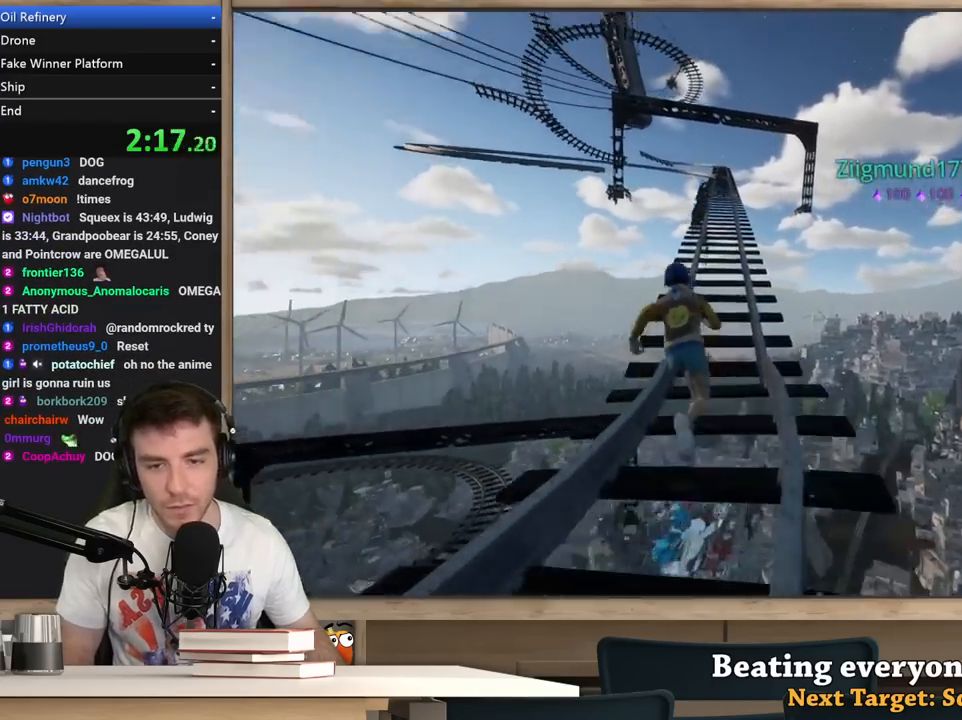
{"keys": ["shift", "w"], "mouse": [], "events": []}
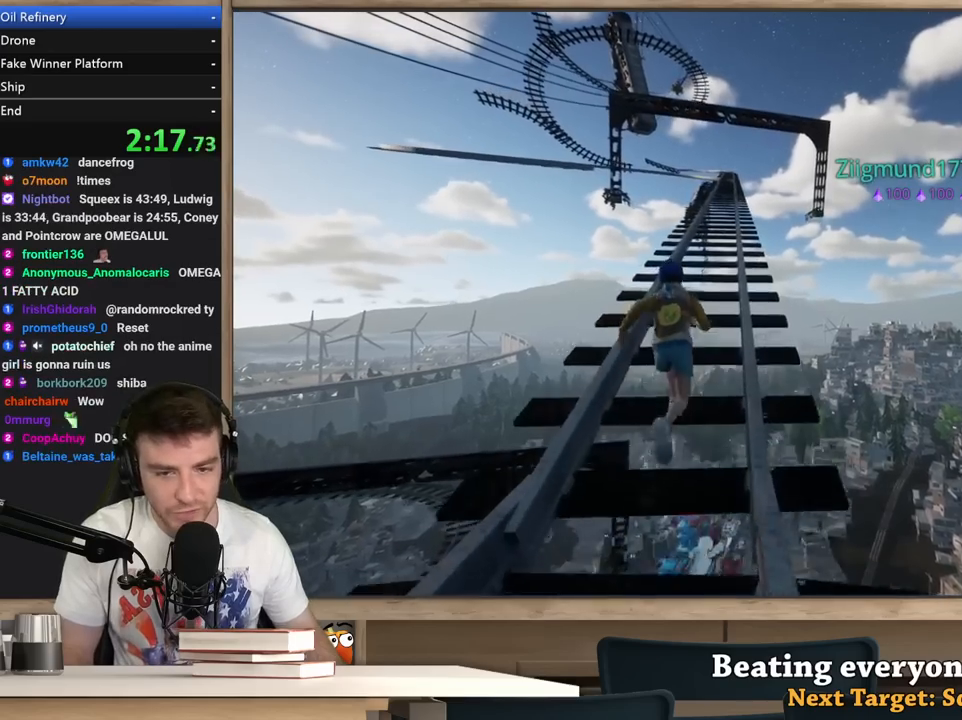
{"keys": ["shift", "w"], "mouse": [], "events": []}
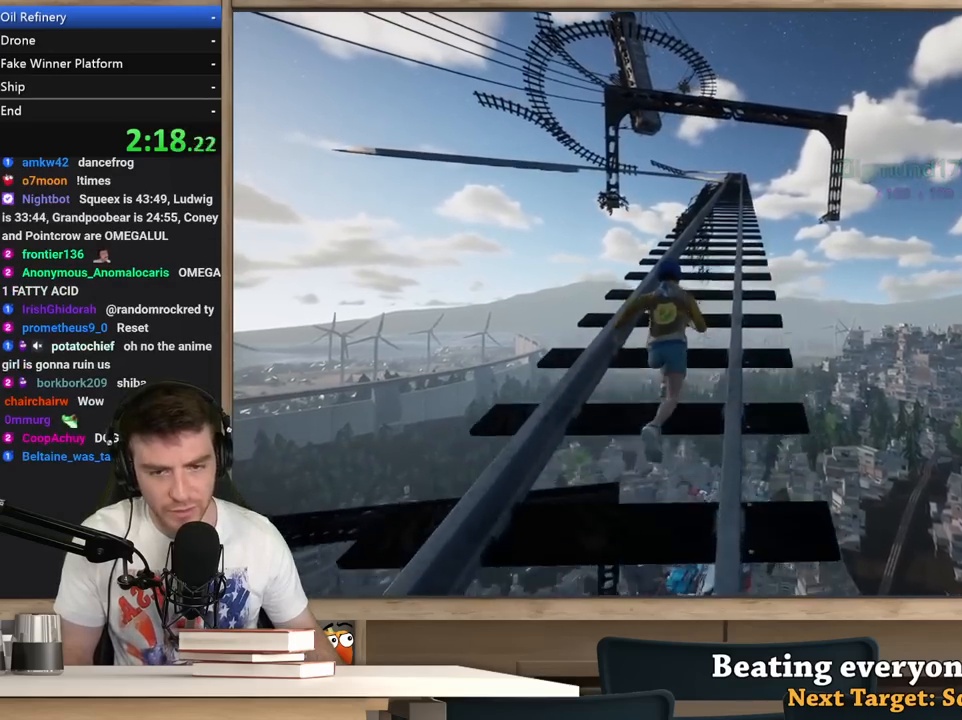
{"keys": ["shift", "w"], "mouse": [], "events": []}
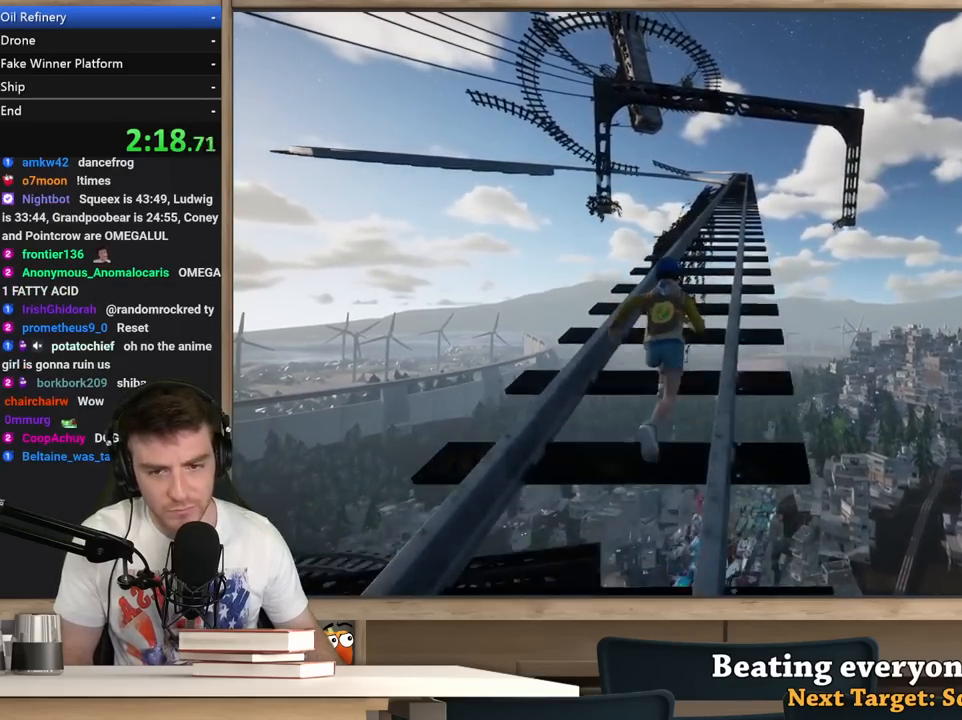
{"keys": ["shift", "w"], "mouse": [], "events": []}
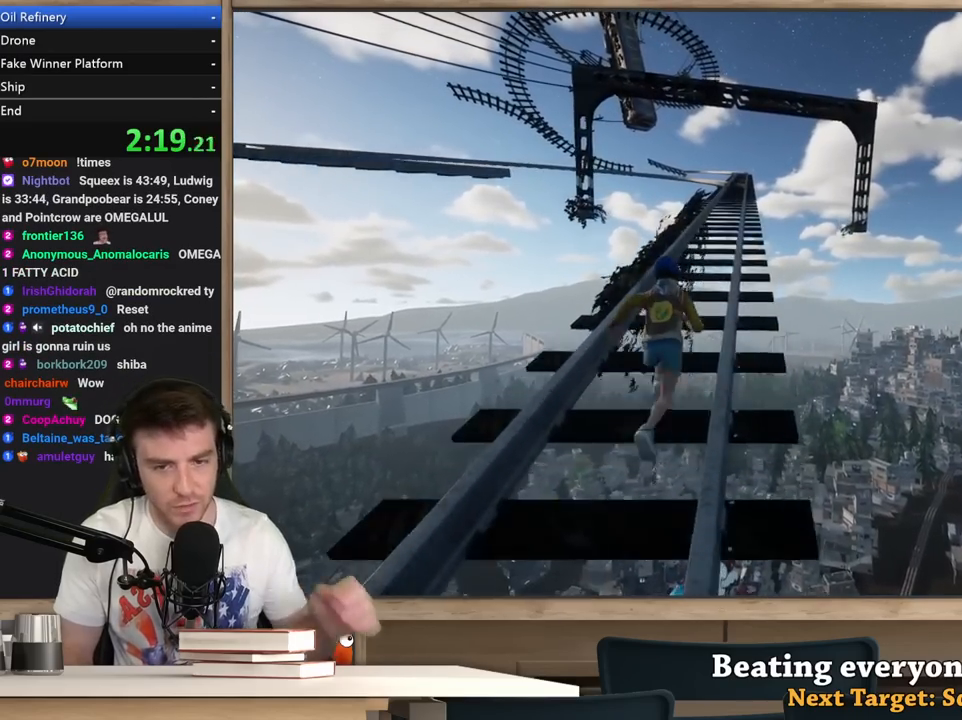
{"keys": ["shift", "w"], "mouse": [], "events": []}
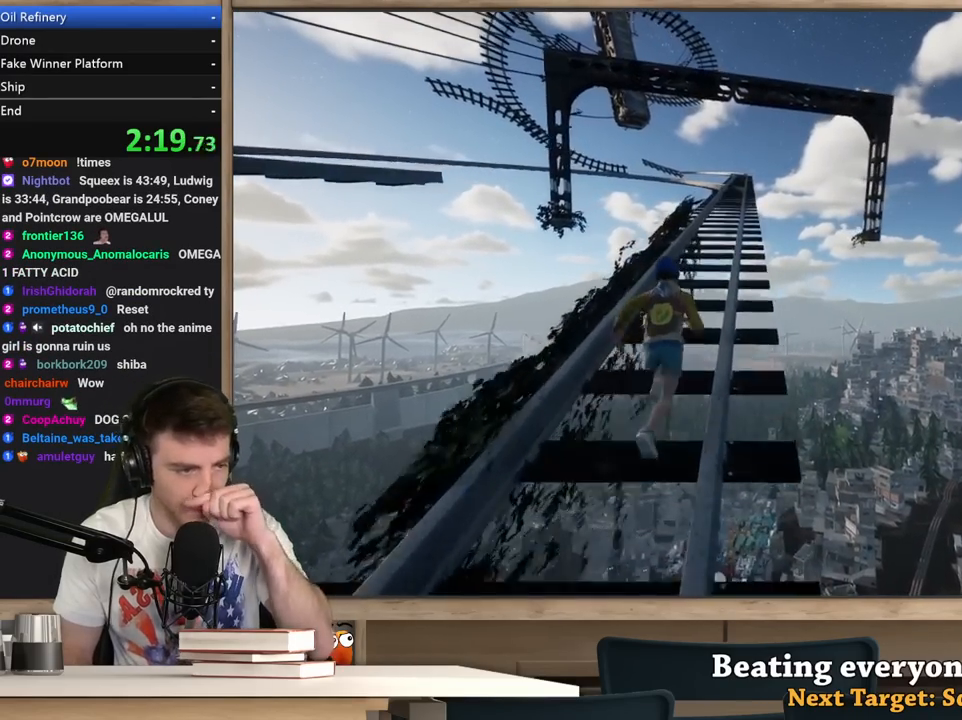
{"keys": ["shift", "w"], "mouse": [], "events": []}
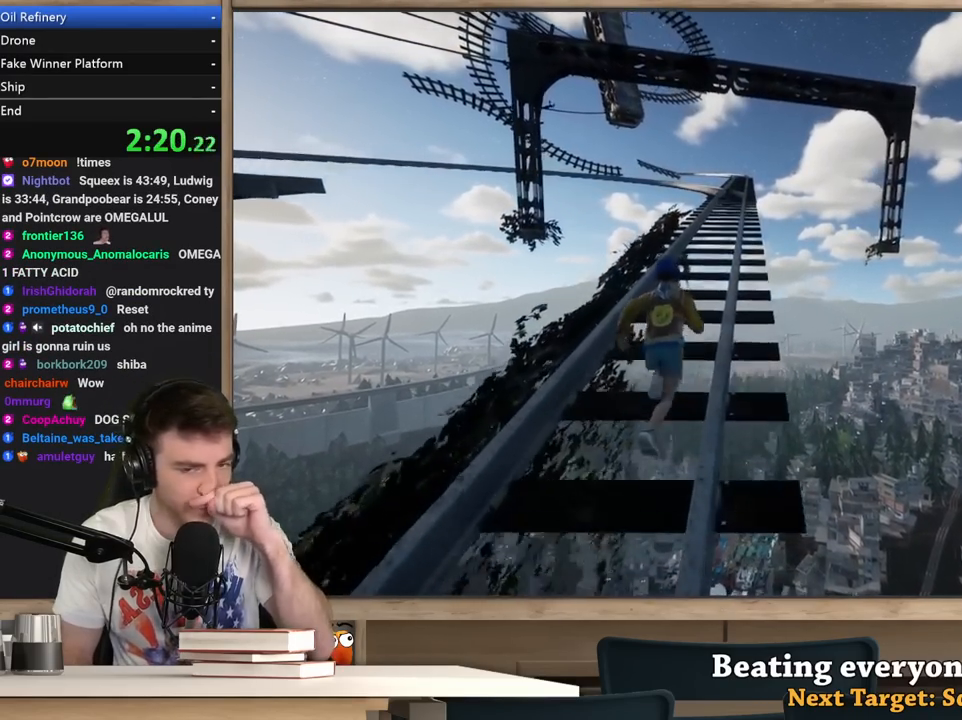
{"keys": ["shift", "w"], "mouse": [], "events": []}
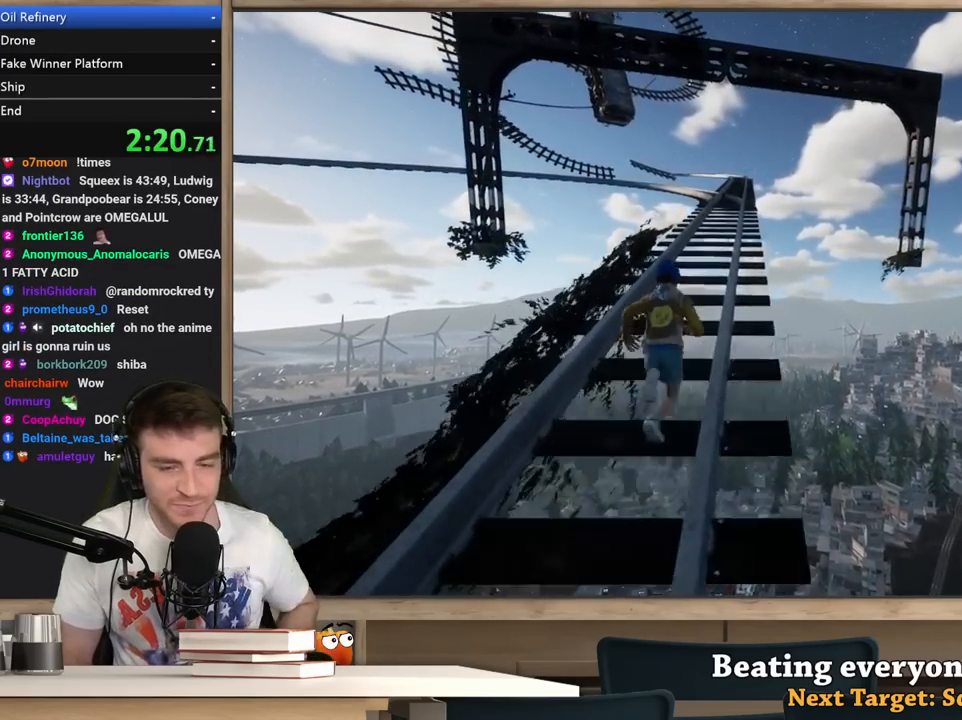
{"keys": ["shift", "w"], "mouse": [], "events": []}
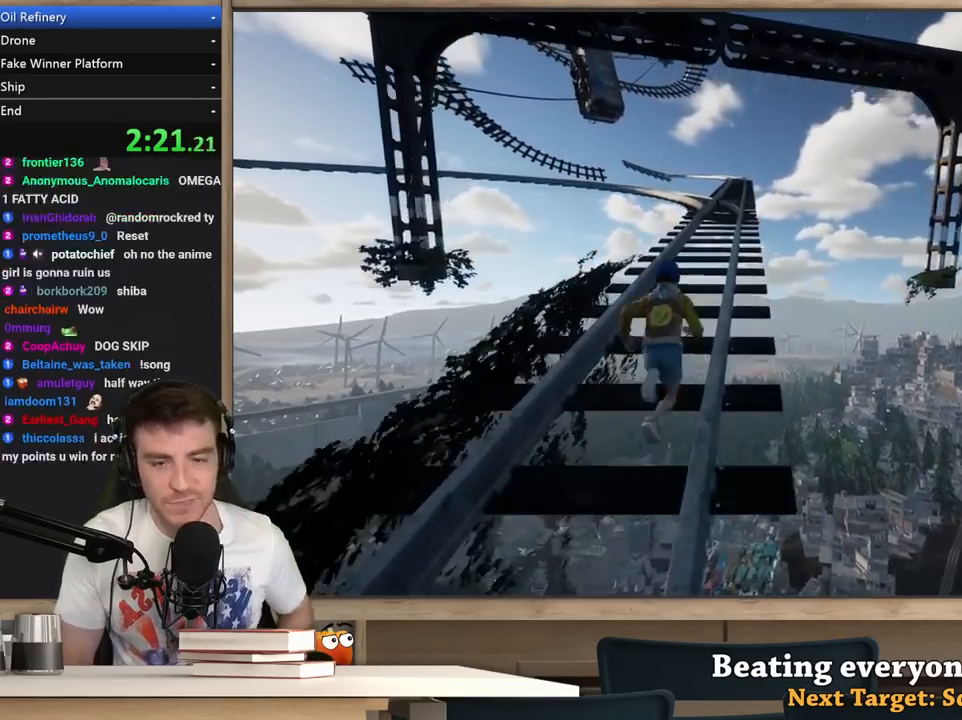
{"keys": ["shift", "w"], "mouse": [], "events": []}
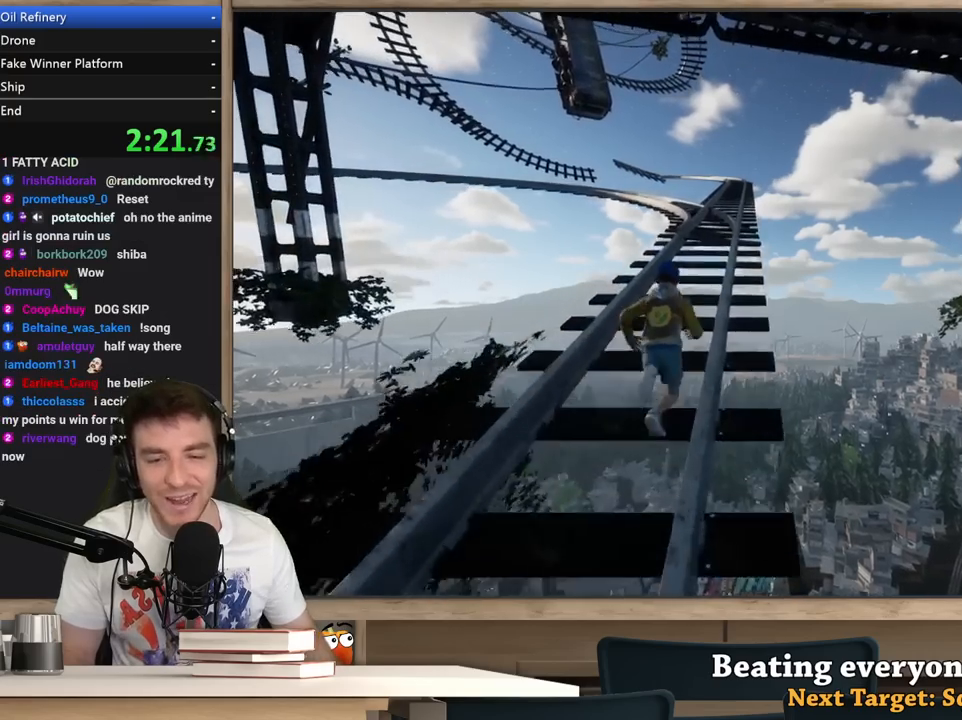
{"keys": ["shift", "w"], "mouse": [], "events": []}
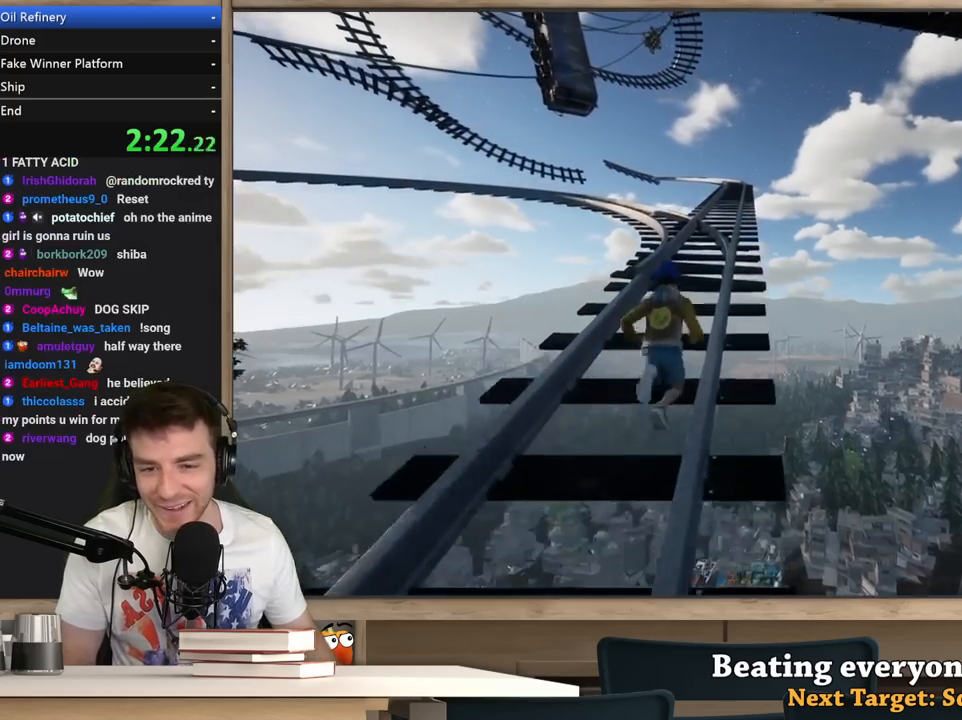
{"keys": ["shift", "w"], "mouse": [], "events": []}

·····

Drop the images and transcribe the entries above exactly.

{"keys": ["shift", "w"], "mouse": [], "events": []}
{"keys": ["shift", "w"], "mouse": [], "events": []}
{"keys": ["shift", "w"], "mouse": [], "events": []}
{"keys": ["shift", "w"], "mouse": [], "events": []}
{"keys": ["shift", "w"], "mouse": [], "events": []}
{"keys": ["shift", "w"], "mouse": [], "events": []}
{"keys": ["shift", "w"], "mouse": [], "events": []}
{"keys": ["shift", "w"], "mouse": [], "events": []}
{"keys": ["shift", "w"], "mouse": [], "events": []}
{"keys": ["shift", "w"], "mouse": [], "events": []}
{"keys": ["shift", "w"], "mouse": [], "events": []}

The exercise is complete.